Studies from BISp in which the study of various drugs were clothed in euphemism such as “Substitution” and “Regeneration” are, the report says, “to be seen as practically oriented doping research, the results of which were subsequently put into practice.” It goes on to suggest that many athletes “saw themselves as having no choice but to dope” during the 1980s.

The involvement of the State is what makes this case so striking. In a recent interview with Deutschlandradio, former SPD politician Walther Tröger declared that „doping was researched on the request of the government. Everybody knew that.“ There is a fear that, should Tröger's assessment prove correct, more details will come to light in the rest of this report which would expose the Federal Republic as having been just as guilty as its communist neighbours. The single difference being that in the West, they did not record every injection quite so meticulously.

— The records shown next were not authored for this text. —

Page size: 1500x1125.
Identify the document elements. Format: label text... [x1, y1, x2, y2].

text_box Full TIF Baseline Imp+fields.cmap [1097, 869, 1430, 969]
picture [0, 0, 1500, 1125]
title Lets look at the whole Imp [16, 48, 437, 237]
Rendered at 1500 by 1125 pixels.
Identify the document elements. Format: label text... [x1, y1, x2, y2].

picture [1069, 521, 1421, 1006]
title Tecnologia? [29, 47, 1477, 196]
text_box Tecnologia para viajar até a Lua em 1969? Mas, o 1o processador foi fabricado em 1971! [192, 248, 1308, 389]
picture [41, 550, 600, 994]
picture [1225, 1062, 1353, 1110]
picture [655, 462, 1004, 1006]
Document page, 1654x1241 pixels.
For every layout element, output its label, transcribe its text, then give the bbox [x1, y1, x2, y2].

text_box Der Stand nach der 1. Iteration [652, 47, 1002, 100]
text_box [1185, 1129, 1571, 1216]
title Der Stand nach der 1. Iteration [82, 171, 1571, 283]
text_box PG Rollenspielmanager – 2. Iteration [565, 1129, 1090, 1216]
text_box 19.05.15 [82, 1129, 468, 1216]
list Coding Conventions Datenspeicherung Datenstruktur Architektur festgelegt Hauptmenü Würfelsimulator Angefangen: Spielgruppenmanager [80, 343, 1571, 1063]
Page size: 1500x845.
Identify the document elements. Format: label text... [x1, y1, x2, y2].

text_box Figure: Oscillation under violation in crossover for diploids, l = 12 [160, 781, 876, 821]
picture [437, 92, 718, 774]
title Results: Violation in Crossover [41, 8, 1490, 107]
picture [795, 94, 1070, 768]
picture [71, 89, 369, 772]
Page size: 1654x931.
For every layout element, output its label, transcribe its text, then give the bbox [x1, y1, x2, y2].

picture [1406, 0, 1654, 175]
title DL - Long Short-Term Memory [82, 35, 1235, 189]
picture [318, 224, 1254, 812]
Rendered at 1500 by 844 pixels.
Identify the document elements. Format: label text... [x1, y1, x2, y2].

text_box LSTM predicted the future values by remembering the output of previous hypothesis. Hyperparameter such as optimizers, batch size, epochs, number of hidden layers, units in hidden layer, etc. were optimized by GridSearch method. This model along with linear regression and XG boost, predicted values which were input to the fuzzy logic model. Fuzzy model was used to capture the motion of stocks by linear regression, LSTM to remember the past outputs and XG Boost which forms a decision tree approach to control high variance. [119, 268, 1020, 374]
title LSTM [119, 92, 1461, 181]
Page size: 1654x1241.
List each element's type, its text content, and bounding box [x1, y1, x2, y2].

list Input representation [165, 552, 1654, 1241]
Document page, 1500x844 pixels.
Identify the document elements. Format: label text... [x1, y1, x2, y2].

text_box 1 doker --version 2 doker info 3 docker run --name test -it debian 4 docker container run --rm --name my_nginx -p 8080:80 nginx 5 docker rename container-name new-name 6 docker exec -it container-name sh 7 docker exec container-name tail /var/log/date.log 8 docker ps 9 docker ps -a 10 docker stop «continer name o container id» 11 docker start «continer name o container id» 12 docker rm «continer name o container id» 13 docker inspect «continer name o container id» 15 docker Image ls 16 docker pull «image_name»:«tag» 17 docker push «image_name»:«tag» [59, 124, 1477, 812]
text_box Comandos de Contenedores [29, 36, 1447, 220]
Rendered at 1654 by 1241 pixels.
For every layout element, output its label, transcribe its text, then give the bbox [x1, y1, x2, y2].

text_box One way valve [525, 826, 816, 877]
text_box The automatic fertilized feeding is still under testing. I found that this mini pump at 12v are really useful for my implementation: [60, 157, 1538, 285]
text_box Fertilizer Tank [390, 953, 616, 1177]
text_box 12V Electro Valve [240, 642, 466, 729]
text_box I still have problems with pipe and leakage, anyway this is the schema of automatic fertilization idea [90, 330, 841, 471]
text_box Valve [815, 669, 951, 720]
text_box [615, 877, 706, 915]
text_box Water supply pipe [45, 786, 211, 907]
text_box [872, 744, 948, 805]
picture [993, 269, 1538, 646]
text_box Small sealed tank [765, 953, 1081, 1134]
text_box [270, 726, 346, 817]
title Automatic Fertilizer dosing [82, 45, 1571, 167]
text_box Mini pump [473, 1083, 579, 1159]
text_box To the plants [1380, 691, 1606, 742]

Among those who may be dragged into the political mire is current Finance Minister Wolfgang Schäuble. Once hugely involved in sport politics, Schäuble's is one of few names to have actually emerged from the report – and with it has come a wave of speculation as to how many blind eyes when it came to doping. Shortly before the 1976 Olympics in Montreal, Schäuble is alleged to have said that „so long as it doesn't harm them, we should give our athletes whatever is best“.

For those at the German Olympic Committee (DOSB), BISp and other bodies involved in the commission and publication of the report, there remains a key difference between the doping programs of East and West. General Director of the DOSB Michael Vesper was keen to insist to SID that „we cannot compare what happened here in the West with what went on in the GDR – namely state organised doping programs carried out without the knowledge of the individual athletes.“ He was also understandably quick to remind us that it was the DOSB and the government itself who had backed the commission of the report in the first place, and criticised the manner in which certain newspapers had treated the story, saying „We want to draw our own conclusions."

It is easy to sympathise with Vesper's appeal for a bit of patience. As with all such cases, much of the coverage remains reactionary, and it is perhaps best to concede that, for the moment, there is not enough information in the public sphere to justify the condemnatory tone of comparisons with the GDR. As far as we know, there are no cases such as Andreas Krieger in relation to the West's approach to doping.

For many, though, even the limited information we currently have is enough to suggest a betrayal on a level far beyond expectation. That the West did not record their actions so rigorously only serves to cast more doubt on how much more is always to be revealed. And it certainly blurs the often unfairly well defined lines between Good and Evil, and between East and West.